Table: The Crowded Market for Small Devices
In just a year and a half, Handspring has sold more than 1 million handheld devices and grabbed more than a quarter of the exploding market.But it faces plenty of new challengers. Here's how the competition stacks up:
PALM INC. (PALM )
MARKET SHARE: 59%
PRODUCTS AND PRICES: m100, Palm IIIC, Palm V line, and Palm VII line; $150-$450
STRENGTHS: Market leader, with heavy brand recognition. It has signed up more than 150,000 developers to create software and hardware add-ons that will turn Palms into more than electronic organizers.
WEAKNESSES: The operating system is too simple to handle future applications such as video and voice recognition.

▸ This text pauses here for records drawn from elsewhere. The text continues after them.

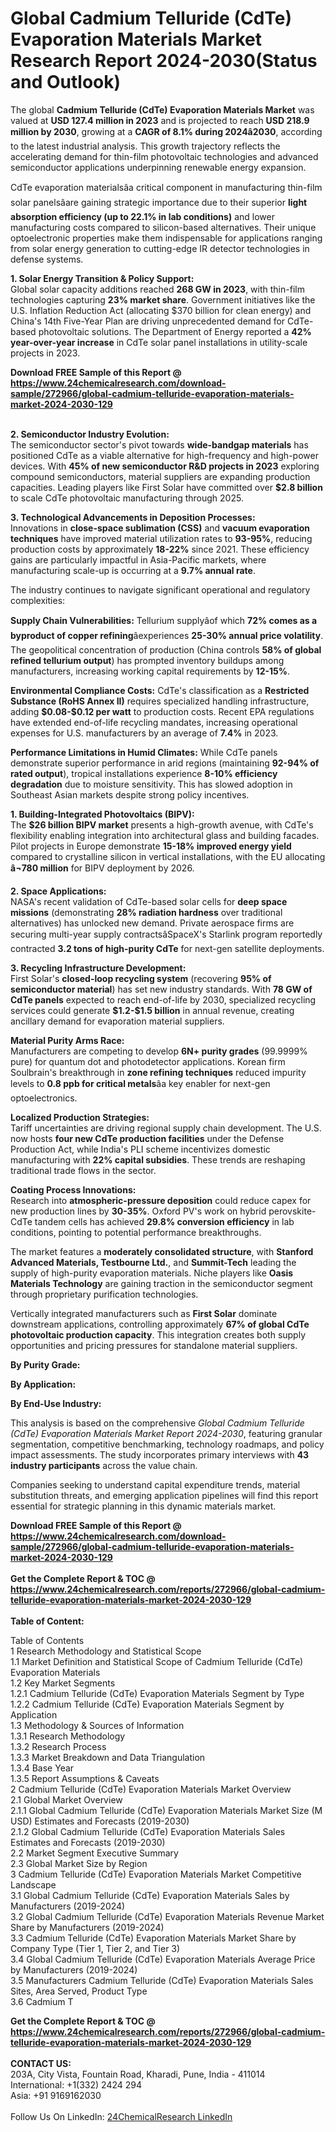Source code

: <h1>Global Cadmium Telluride (CdTe) Evaporation Materials Market Research Report 2024-2030(Status and Outlook)</h1><p>The global <strong>Cadmium Telluride (CdTe) Evaporation Materials Market</strong> was valued at <strong>USD 127.4 million in 2023</strong> and is projected to reach <strong>USD 218.9 million by 2030</strong>, growing at a <strong>CAGR of 8.1% during 2024â2030</strong>, according to the latest industrial analysis. This growth trajectory reflects the accelerating demand for thin-film photovoltaic technologies and advanced semiconductor applications underpinning renewable energy expansion.</p><p>CdTe evaporation materialsâa critical component in manufacturing thin-film solar panelsâare gaining strategic importance due to their superior <strong>light absorption efficiency (up to 22.1% in lab conditions)</strong> and lower manufacturing costs compared to silicon-based alternatives. Their unique optoelectronic properties make them indispensable for applications ranging from solar energy generation to cutting-edge IR detector technologies in defense systems.</p><p><strong>1. Solar Energy Transition &amp; Policy Support:</strong><br>
Global solar capacity additions reached <strong>268 GW in 2023</strong>, with thin-film technologies capturing <strong>23% market share</strong>. Government initiatives like the U.S. Inflation Reduction Act (allocating $370 billion for clean energy) and China's 14th Five-Year Plan are driving unprecedented demand for CdTe-based photovoltaic solutions. The Department of Energy reported a <strong>42% year-over-year increase</strong> in CdTe solar panel installations in utility-scale projects in 2023.</p><div><b>Download FREE Sample of this Report @ 
            <a href="https://www.24chemicalresearch.com/download-sample/272966/global-cadmium-telluride-evaporation-materials-market-2024-2030-129">
            https://www.24chemicalresearch.com/download-sample/272966/global-cadmium-telluride-evaporation-materials-market-2024-2030-129</a></b></div><br><p><strong>2. Semiconductor Industry Evolution:</strong><br>
The semiconductor sector's pivot towards <strong>wide-bandgap materials</strong> has positioned CdTe as a viable alternative for high-frequency and high-power devices. With <strong>45% of new semiconductor R&amp;D projects in 2023</strong> exploring compound semiconductors, material suppliers are expanding production capacities. Leading players like First Solar have committed over <strong>$2.8 billion</strong> to scale CdTe photovoltaic manufacturing through 2025.</p><p><strong>3. Technological Advancements in Deposition Processes:</strong><br>
Innovations in <strong>close-space sublimation (CSS)</strong> and <strong>vacuum evaporation techniques</strong> have improved material utilization rates to <strong>93-95%</strong>, reducing production costs by approximately <strong>18-22%</strong> since 2021. These efficiency gains are particularly impactful in Asia-Pacific markets, where manufacturing scale-up is occurring at a <strong>9.7% annual rate</strong>.</p><p>The industry continues to navigate significant operational and regulatory complexities:</p><p><strong>Supply Chain Vulnerabilities:</strong> Tellurium supplyâof which <strong>72% comes as a byproduct of copper refining</strong>âexperiences <strong>25-30% annual price volatility</strong>. The geopolitical concentration of production (China controls <strong>58% of global refined tellurium output</strong>) has prompted inventory buildups among manufacturers, increasing working capital requirements by <strong>12-15%</strong>.</p><p><strong>Environmental Compliance Costs:</strong> CdTe's classification as a <strong>Restricted Substance (RoHS Annex II)</strong> requires specialized handling infrastructure, adding <strong>$0.08-$0.12 per watt</strong> to production costs. Recent EPA regulations have extended end-of-life recycling mandates, increasing operational expenses for U.S. manufacturers by an average of <strong>7.4%</strong> in 2023.</p><p><strong>Performance Limitations in Humid Climates:</strong> While CdTe panels demonstrate superior performance in arid regions (maintaining <strong>92-94% of rated output</strong>), tropical installations experience <strong>8-10% efficiency degradation</strong> due to moisture sensitivity. This has slowed adoption in Southeast Asian markets despite strong policy incentives.</p><p><strong>1. Building-Integrated Photovoltaics (BIPV):</strong><br>
The <strong>$26 billion BIPV market</strong> presents a high-growth avenue, with CdTe's flexibility enabling integration into architectural glass and building facades. Pilot projects in Europe demonstrate <strong>15-18% improved energy yield</strong> compared to crystalline silicon in vertical installations, with the EU allocating <strong>â¬780 million</strong> for BIPV deployment by 2026.</p><p><strong>2. Space Applications:</strong><br>
NASA's recent validation of CdTe-based solar cells for <strong>deep space missions</strong> (demonstrating <strong>28% radiation hardness</strong> over traditional alternatives) has unlocked new demand. Private aerospace firms are securing multi-year supply contractsâSpaceX's Starlink program reportedly contracted <strong>3.2 tons of high-purity CdTe</strong> for next-gen satellite deployments.</p><p><strong>3. Recycling Infrastructure Development:</strong><br>
First Solar's <strong>closed-loop recycling system</strong> (recovering <strong>95% of semiconductor material</strong>) has set new industry standards. With <strong>78 GW of CdTe panels</strong> expected to reach end-of-life by 2030, specialized recycling services could generate <strong>$1.2-$1.5 billion</strong> in annual revenue, creating ancillary demand for evaporation material suppliers.</p><p><strong>Material Purity Arms Race:</strong><br>
	Manufacturers are competing to develop <strong>6N+ purity grades</strong> (99.9999% pure) for quantum dot and photodetector applications. Korean firm Soulbrain's breakthrough in <strong>zone refining techniques</strong> reduced impurity levels to <strong>0.8 ppb for critical metals</strong>âa key enabler for next-gen optoelectronics.</p><p><strong>Localized Production Strategies:</strong><br>
	Tariff uncertainties are driving regional supply chain development. The U.S. now hosts <strong>four new CdTe production facilities</strong> under the Defense Production Act, while India's PLI scheme incentivizes domestic manufacturing with <strong>22% capital subsidies</strong>. These trends are reshaping traditional trade flows in the sector.</p><p><strong>Coating Process Innovations:</strong><br>
	Research into <strong>atmospheric-pressure deposition</strong> could reduce capex for new production lines by <strong>30-35%</strong>. Oxford PV's work on hybrid perovskite-CdTe tandem cells has achieved <strong>29.8% conversion efficiency</strong> in lab conditions, pointing to potential performance breakthroughs.</p><p>The market features a <strong>moderately consolidated structure</strong>, with <strong>Stanford Advanced Materials, Testbourne Ltd.</strong>, and <strong>Summit-Tech</strong> leading the supply of high-purity evaporation materials. Niche players like <strong>Oasis Materials Technology</strong> are gaining traction in the semiconductor segment through proprietary purification technologies.</p><p>Vertically integrated manufacturers such as <strong>First Solar</strong> dominate downstream applications, controlling approximately <strong>67% of global CdTe photovoltaic production capacity</strong>. This integration creates both supply opportunities and pricing pressures for standalone material suppliers.</p><p><strong>By Purity Grade:</strong></p><p><strong>By Application:</strong></p><p><strong>By End-Use Industry:</strong></p><p>This analysis is based on the comprehensive <em>Global Cadmium Telluride (CdTe) Evaporation Materials Market Report 2024-2030</em>, featuring granular segmentation, competitive benchmarking, technology roadmaps, and policy impact assessments. The study incorporates primary interviews with <strong>43 industry participants</strong> across the value chain.</p><p>Companies seeking to understand capital expenditure trends, material substitution threats, and emerging application pipelines will find this report essential for strategic planning in this dynamic materials market.</p><div><b>Download FREE Sample of this Report @ 
            <a href="https://www.24chemicalresearch.com/download-sample/272966/global-cadmium-telluride-evaporation-materials-market-2024-2030-129">
            https://www.24chemicalresearch.com/download-sample/272966/global-cadmium-telluride-evaporation-materials-market-2024-2030-129</a></b></div><br><div><b>Get the Complete Report & TOC @ 
            <a href="https://www.24chemicalresearch.com/reports/272966/global-cadmium-telluride-evaporation-materials-market-2024-2030-129">
            https://www.24chemicalresearch.com/reports/272966/global-cadmium-telluride-evaporation-materials-market-2024-2030-129</a></b></div><br>
            <b>Table of Content:</b><p>Table of Contents<br />
1 Research Methodology and Statistical Scope<br />
1.1 Market Definition and Statistical Scope of Cadmium Telluride (CdTe) Evaporation Materials<br />
1.2 Key Market Segments<br />
1.2.1 Cadmium Telluride (CdTe) Evaporation Materials Segment by Type<br />
1.2.2 Cadmium Telluride (CdTe) Evaporation Materials Segment by Application<br />
1.3 Methodology & Sources of Information<br />
1.3.1 Research Methodology<br />
1.3.2 Research Process<br />
1.3.3 Market Breakdown and Data Triangulation<br />
1.3.4 Base Year<br />
1.3.5 Report Assumptions & Caveats<br />
2 Cadmium Telluride (CdTe) Evaporation Materials Market Overview<br />
2.1 Global Market Overview<br />
2.1.1 Global Cadmium Telluride (CdTe) Evaporation Materials Market Size (M USD) Estimates and Forecasts (2019-2030)<br />
2.1.2 Global Cadmium Telluride (CdTe) Evaporation Materials Sales Estimates and Forecasts (2019-2030)<br />
2.2 Market Segment Executive Summary<br />
2.3 Global Market Size by Region<br />
3 Cadmium Telluride (CdTe) Evaporation Materials Market Competitive Landscape<br />
3.1 Global Cadmium Telluride (CdTe) Evaporation Materials Sales by Manufacturers (2019-2024)<br />
3.2 Global Cadmium Telluride (CdTe) Evaporation Materials Revenue Market Share by Manufacturers (2019-2024)<br />
3.3 Cadmium Telluride (CdTe) Evaporation Materials Market Share by Company Type (Tier 1, Tier 2, and Tier 3)<br />
3.4 Global Cadmium Telluride (CdTe) Evaporation Materials Average Price by Manufacturers (2019-2024)<br />
3.5 Manufacturers Cadmium Telluride (CdTe) Evaporation Materials Sales Sites, Area Served, Product Type<br />
3.6 Cadmium T</p><div><b>Get the Complete Report & TOC @ 
            <a href="https://www.24chemicalresearch.com/reports/272966/global-cadmium-telluride-evaporation-materials-market-2024-2030-129">
            https://www.24chemicalresearch.com/reports/272966/global-cadmium-telluride-evaporation-materials-market-2024-2030-129</a></b></div><br><b>CONTACT US:</b><br>
            203A, City Vista, Fountain Road, Kharadi, Pune, India - 411014<br>
            International: +1(332) 2424 294<br>
            Asia: +91 9169162030 <br><br>
            Follow Us On LinkedIn: <a href="https://www.linkedin.com/company/24chemicalresearch/">24ChemicalResearch LinkedIn</a>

It's difficult to connect to Microsoft Office products.
HANDSPRING INC. (HAND )
MARKET SHARE: 28%
PRODUCTS AND PRICES: Visor, Visor Edge, Visor Deluxe, Visor Platinum, and Visor Prism models; $150-$450
STRENGTHS: Its plug-and-play slot turns the Visor into a cell phone, an MP3 player, and more. Visors can exchange data with PCs faster than some Palms.
WEAKNESSES: Does not include flash memory; models cannot be upgraded to allow for new features such as video and voice recognition when the Palm operating software it uses changes.
COMPAQ COMPUTER (CPQ )
MARKET SHARE: 3%
PRODUCTS AND PRICES: iPaq and Aero lines; $500-$600
STRENGTHS: Uses the Microsoft Pocket PC operating system. Pocket versions of Microsoft Windows, Office, and MP3 player are built in.
WEAKNESSES: Component shortages have limited supply. The complex Microsoft operating system makes it harder to quickly develop compelling new software applications.
HEWLETT-PACKARD CO. (HWP )
MARKET SHARE: 3%
PRODUCTS AND PRICES: Jornada Pocket PC and Jornada Handheld PCs; $500-$600
STRENGTHS: Massive processor and memory. Easily links to Microsoft Office and e-mail software.
WEAKNESSES: Weighs a relatively heavy nine ounces and has no built-in wireless capability. Because it runs on the Microsoft system, it has fewer developers than Palm.